## REQUIRED ACTION:
Below is a listing; repeat exactly the lines from the one containing "подошедшие по" to the one containing "Le G7 appelle", both included.

## DATA RECORDS:

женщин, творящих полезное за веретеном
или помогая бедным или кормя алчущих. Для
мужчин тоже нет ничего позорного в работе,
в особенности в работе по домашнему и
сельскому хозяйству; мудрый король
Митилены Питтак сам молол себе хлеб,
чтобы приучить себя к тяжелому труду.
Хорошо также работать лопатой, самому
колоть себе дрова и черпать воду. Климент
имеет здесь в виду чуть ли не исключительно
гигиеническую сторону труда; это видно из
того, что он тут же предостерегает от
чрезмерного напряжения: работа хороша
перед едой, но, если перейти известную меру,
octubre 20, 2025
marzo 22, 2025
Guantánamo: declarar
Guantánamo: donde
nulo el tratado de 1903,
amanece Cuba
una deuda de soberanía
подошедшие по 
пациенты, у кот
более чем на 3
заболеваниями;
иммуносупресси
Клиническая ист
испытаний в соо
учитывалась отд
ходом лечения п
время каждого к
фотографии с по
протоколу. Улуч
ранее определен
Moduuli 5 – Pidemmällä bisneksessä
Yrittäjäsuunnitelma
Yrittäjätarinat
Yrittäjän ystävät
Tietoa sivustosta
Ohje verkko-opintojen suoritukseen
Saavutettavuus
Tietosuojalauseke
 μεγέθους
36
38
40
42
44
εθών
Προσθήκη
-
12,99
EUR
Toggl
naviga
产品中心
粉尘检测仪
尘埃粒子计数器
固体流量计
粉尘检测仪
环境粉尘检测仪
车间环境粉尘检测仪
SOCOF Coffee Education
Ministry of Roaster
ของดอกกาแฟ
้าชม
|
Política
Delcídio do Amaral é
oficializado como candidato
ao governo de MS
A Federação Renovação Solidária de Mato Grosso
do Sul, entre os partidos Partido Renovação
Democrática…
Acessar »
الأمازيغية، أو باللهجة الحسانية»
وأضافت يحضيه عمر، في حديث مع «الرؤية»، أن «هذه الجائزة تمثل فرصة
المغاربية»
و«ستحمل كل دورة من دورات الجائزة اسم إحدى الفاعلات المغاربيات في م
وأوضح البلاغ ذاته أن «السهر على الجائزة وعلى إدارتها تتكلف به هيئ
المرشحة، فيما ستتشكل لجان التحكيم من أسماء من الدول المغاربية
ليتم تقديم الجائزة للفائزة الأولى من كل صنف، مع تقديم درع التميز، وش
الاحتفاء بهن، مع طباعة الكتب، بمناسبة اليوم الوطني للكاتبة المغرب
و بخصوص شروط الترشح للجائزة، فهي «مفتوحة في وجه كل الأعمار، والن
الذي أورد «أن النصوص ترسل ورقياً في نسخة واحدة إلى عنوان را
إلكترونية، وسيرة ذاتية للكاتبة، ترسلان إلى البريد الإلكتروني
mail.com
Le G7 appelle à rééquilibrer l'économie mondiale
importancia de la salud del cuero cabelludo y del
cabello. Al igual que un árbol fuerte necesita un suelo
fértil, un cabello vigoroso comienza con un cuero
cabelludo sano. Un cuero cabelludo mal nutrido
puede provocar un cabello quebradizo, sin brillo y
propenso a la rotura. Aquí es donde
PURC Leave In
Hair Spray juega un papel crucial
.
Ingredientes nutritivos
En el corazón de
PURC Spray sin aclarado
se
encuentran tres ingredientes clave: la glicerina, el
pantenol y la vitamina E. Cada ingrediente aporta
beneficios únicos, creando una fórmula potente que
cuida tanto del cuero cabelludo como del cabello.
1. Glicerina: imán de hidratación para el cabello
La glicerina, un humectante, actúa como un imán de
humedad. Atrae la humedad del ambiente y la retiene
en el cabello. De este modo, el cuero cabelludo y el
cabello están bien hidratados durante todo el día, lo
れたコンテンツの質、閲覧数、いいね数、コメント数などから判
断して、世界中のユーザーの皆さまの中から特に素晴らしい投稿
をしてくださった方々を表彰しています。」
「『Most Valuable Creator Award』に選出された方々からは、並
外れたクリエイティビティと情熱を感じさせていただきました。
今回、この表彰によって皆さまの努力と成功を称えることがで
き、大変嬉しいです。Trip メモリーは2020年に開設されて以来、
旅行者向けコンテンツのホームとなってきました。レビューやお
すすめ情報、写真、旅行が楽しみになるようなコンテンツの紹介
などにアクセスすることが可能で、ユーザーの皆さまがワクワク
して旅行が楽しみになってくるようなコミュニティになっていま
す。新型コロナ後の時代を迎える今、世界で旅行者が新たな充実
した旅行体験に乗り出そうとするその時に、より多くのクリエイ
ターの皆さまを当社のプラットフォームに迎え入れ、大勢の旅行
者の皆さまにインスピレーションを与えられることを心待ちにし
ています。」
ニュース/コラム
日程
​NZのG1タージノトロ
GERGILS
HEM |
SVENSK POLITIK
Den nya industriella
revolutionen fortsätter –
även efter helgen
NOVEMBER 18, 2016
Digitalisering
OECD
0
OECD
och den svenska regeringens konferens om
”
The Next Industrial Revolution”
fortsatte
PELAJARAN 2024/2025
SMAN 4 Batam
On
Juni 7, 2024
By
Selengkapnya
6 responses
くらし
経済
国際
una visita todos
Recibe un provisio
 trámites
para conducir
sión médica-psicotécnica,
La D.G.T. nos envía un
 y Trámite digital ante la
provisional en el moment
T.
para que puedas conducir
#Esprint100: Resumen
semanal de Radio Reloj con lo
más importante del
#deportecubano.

## SOLVED PROBLEM:
подошедшие по 
пациенты, у кот
более чем на 3
заболеваниями;
иммуносупресси
Клиническая ист
испытаний в соо
учитывалась отд
ходом лечения п
время каждого к
фотографии с по
протоколу. Улуч
ранее определен
Moduuli 5 – Pidemmällä bisneksessä
Yrittäjäsuunnitelma
Yrittäjätarinat
Yrittäjän ystävät
Tietoa sivustosta
Ohje verkko-opintojen suoritukseen
Saavutettavuus
Tietosuojalauseke
 μεγέθους
36
38
40
42
44
εθών
Προσθήκη
-
12,99
EUR
Toggl
naviga
产品中心
粉尘检测仪
尘埃粒子计数器
固体流量计
粉尘检测仪
环境粉尘检测仪
车间环境粉尘检测仪
SOCOF Coffee Education
Ministry of Roaster
ของดอกกาแฟ
้าชม
|
Política
Delcídio do Amaral é
oficializado como candidato
ao governo de MS
A Federação Renovação Solidária de Mato Grosso
do Sul, entre os partidos Partido Renovação
Democrática…
Acessar »
الأمازيغية، أو باللهجة الحسانية»
وأضافت يحضيه عمر، في حديث مع «الرؤية»، أن «هذه الجائزة تمثل فرصة
المغاربية»
و«ستحمل كل دورة من دورات الجائزة اسم إحدى الفاعلات المغاربيات في م
وأوضح البلاغ ذاته أن «السهر على الجائزة وعلى إدارتها تتكلف به هيئ
المرشحة، فيما ستتشكل لجان التحكيم من أسماء من الدول المغاربية
ليتم تقديم الجائزة للفائزة الأولى من كل صنف، مع تقديم درع التميز، وش
الاحتفاء بهن، مع طباعة الكتب، بمناسبة اليوم الوطني للكاتبة المغرب
و بخصوص شروط الترشح للجائزة، فهي «مفتوحة في وجه كل الأعمار، والن
الذي أورد «أن النصوص ترسل ورقياً في نسخة واحدة إلى عنوان را
إلكترونية، وسيرة ذاتية للكاتبة، ترسلان إلى البريد الإلكتروني
mail.com
Le G7 appelle à rééquilibrer l'économie mondiale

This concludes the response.